Il risultato delle primarie del 4 marzo ha alimentato le speranze di molti elettori che, delusi, erano confluiti in altre formazioni politiche o rifugiati nell’astensionismo. L’impressione era che la chiara vittoria di Zingaretti rappresentasse un “voltar pagina”.


Non era mancato qualcuno, pessimista o realista vedremo, che invitava alla prudenza; come, ad esempio, nell’articolo: “Partito democratico: un Segretario non fa primavera!”.
Prudenza dettata dalla recente storia del partito: chiuso in dibattiti autoreferenziali, animato da personalismi e spirito di fazione.
Ma l’attaccamento all’area politico/culturale del centro sinistra, l’idea che il PD, unica forza politica strutturata, sia una risorsa indispensabile alla nostra democrazia ha fatto, vorrei dire fa, sperare che questi aspetti deleteri siano superati.


Ma, da alcuni segnali, mi sembra che ciò non stia avvenendo; ne cito solo un paio.
Il primo l’ho riscontrato nell’intervista di Gruber a Renzi (Otto e mezzo del 15-3-2019), l’ho ritrovato presuntuoso, arrogante e rancoroso. Nessun cenno di autocritica, le sconfitte le ha interamente attribuite ai “traditori”. Certo ha ripetuto il proposito di essere leale al nuovo Segretario, ma sia il suo atteggiamento sia i suoi trascorsi non possono rendere sereni.


Un altro segnale lo ha dato Luca Lotti con l’intervista rilasciata a La Repubblica del 15-3-2019 “Rivendico tutto, anche il Giglio magico. Renzi? Si ricandiderà a Palazzo Ghigi”. Il titolo riassume bene il contenuto; si comprende che il frazionismo è ancora vitale: permangono i “renziani” gli “antirenziani” e speriamo non nascano gli “zingarettiani”.
Insomma, i presupposti per far danni ad un PD già sofferente e, cosa ancor più grave, al Paese rimangono tutti.
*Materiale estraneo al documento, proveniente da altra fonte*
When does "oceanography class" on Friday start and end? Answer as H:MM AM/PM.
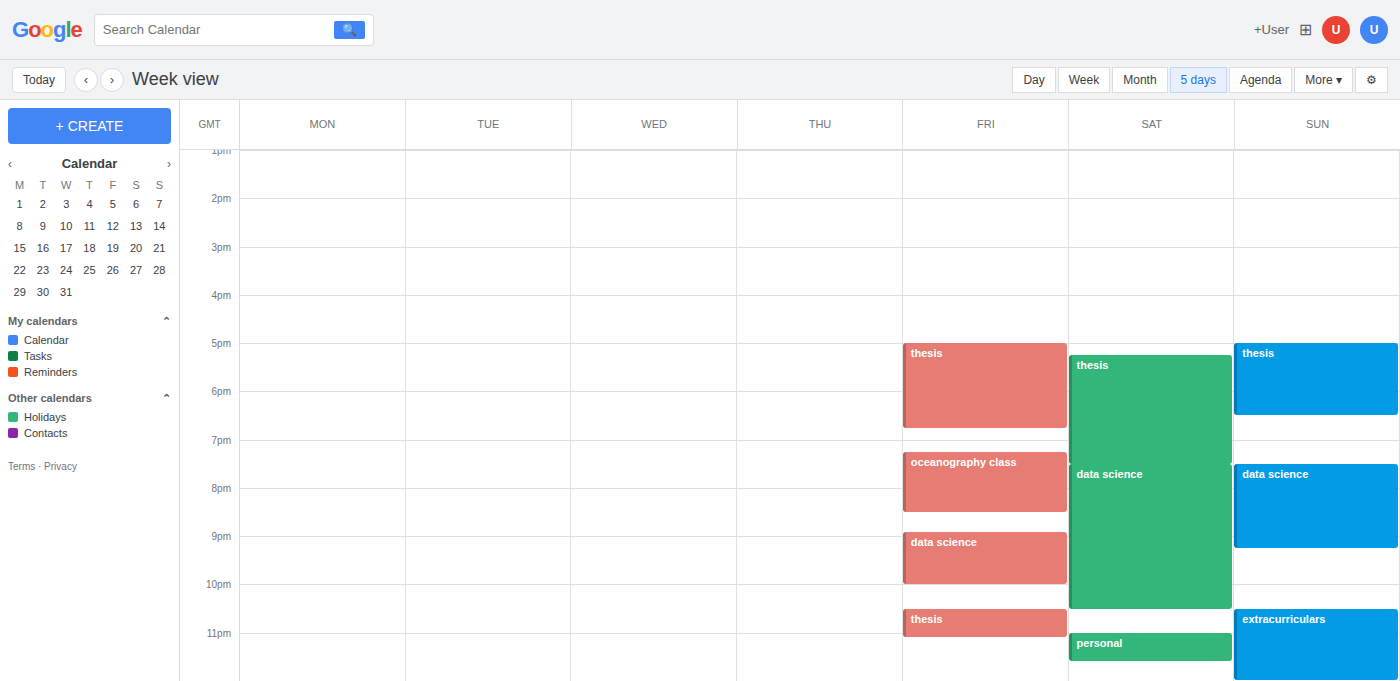
7:15 PM to 8:30 PM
Il PD, come afferma Zingaretti, deve avere una linea politica chiara sulla quale aggregare il più possibile ma certo sarà complicato se diviso al suo interno. Nessuno chiede un irrealistico unanimismo; occorre la condivisione di obiettivi comuni per l’Italia; essi potranno essere perseguiti solo con l’abbandono di personalismi e dello spirito di fazione.
Gli avversari, nonostante non manchino divergenze interne, più facilmente si uniscono.
La compattezza interna è il presupposto per competere con il centrodestra che si dimostra ansioso di unificarsi, a prescindere dalle differenze che pur vi sono fra le potenziali componenti.
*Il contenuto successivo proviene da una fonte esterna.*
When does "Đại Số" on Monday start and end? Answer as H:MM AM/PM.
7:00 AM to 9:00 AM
Ma, soprattutto, indispensabile, per battere la coalizione governativa che pure è composta da due forze politiche che, per loro esplicita ammissione, prima delle elezioni escludevano l’ipotesi di coalizzarsi.
Invece il centrosinistra dimostra ancora una spiccata propensione alla conflittualità sia nei suoi vertici sia nella base. C’è chi arriccia il naso al solo sentire il nome di D’Alema, Bersani o altri! Certo, nessuna corsia preferenziale per chi intende rientrare nel PD ma neppure veti. C’è chi parla di traditori, a loro bisogna ricordare che la categoria morale del tradimento poco si applica in politica e bisogna rielaborare i giudizi su tutti quei comportamenti che sembrano richiamarla: “rottamazione”, “stai sereno”, “fuoriusciti”. E ancora. La sola ipotesi di un abboccamento con il M5S provoca irritazione; certo le perplessità sono condivisibili ma forse è un errore non guardare in prospettiva; considerare il movimento come blocco monolitico, non distinguere la base dai vertici, escludere che in tempi relativamente brevi potremmo doverci confrontare con un M5S diverso da quello che conosciamo oggi.
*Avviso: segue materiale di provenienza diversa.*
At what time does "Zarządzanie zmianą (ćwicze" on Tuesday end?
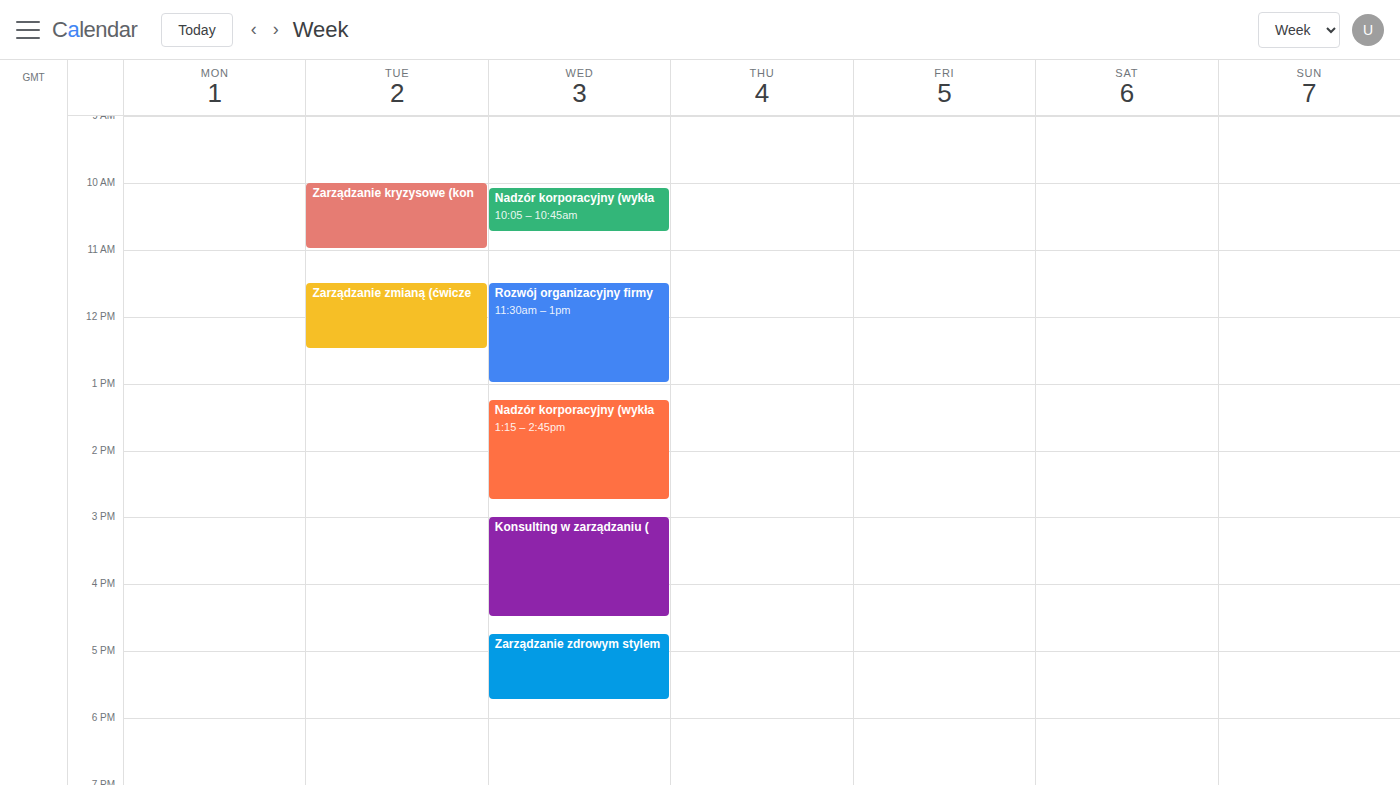
12:30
È la politica! La consapevolezza della gravità del momento impone un’alternativa ossia una maggioranza diversa che può essere realizzata come sostiene Zingaretti: aggregando su una precisa linea politica. L’attuale Segretario o condurrà il PD ad avere il ruolo politico che gli compete o, suo malgrado, ad una scissione fra le due sub-culture politiche che lo hanno originariamente composto. Ipotesi che sarebbe chiarificatrice ma fortemente deleteria giacché aumenterebbe la frammentazione e la litigiosità nel centro sinistra. Zingaretti deve essere sostenuto: tutti, semplici militanti e dirigenti, devono capire che non c’è più spazio per la delusione; ora si può solo essere o protagonisti o deludenti!